In his work, he controlled masses of people. He walks up and down next to the train. He made sure that people got into the train. Sometimes in the rush he had to use hard words with someone close by him. Then he had to shout at another person at the other end of the train. And, then again, he had to drag a small boy out of the crowd of people to stop him from getting hurt. Sometimes he must apprehend thieves and tugs that try to hitch a free ride or even steal from the masses and think they will get away with it.
Sometimes it felt like some of the people were so much like cattle, he thought. They were like the cattle he looked after in Zululand, when he was a boy. He once saved a girl from a herd of cattle that were running wildly towards her.
Thabo could see that most people were just hurrying from home after a hard day of work. They just wanted to enjoy being at home where they could relax. He often wondered, did a man sometimes go into the wrong train? Then the man would ask from inside the train if that train was going to Orlando or Primville or some other place. Many people were taken away by the wrong trains, he thought. Or maybe just maybe it was the trains which took the wrong people with them. That was another way of seeing it. He personally always thought trains are alive but only kids can see their faces. This always stayed with him since he saw an illustration in a book of a friendly steam locomotive and since then he always rubs softly on the carriages before they go.

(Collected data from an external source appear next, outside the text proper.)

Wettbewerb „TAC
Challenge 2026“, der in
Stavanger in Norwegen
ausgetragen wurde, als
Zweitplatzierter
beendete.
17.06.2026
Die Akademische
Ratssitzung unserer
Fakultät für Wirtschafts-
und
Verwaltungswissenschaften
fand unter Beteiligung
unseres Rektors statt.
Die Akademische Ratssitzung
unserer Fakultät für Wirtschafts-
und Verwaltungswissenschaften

Thabo also knew that some people got out of the right train. These people then followed a crowd running to the wrong train at the next platform. When they finally discover their mistakes, they blame the crowd but who said follow the masses? Some people were so much like sheep and they needed a sheep dog to make sure they go on the right train and that’s why the universe chosen Thabo to be on the platform every day and sometimes night to make sure those sheep don`t go too far in the wrong direction.
He knew he was capable to handle and deal with these situations and the problems they cause but he did feel more and more contempt for these sheep on two legs. Sometimes he felt sorry for them because they were ignorant. Why do they make these mistakes, even when the Railway Admiration put Thabo Mhlanga there to help them? So, he thought that maybe he was right, after all, to think they were just stupid.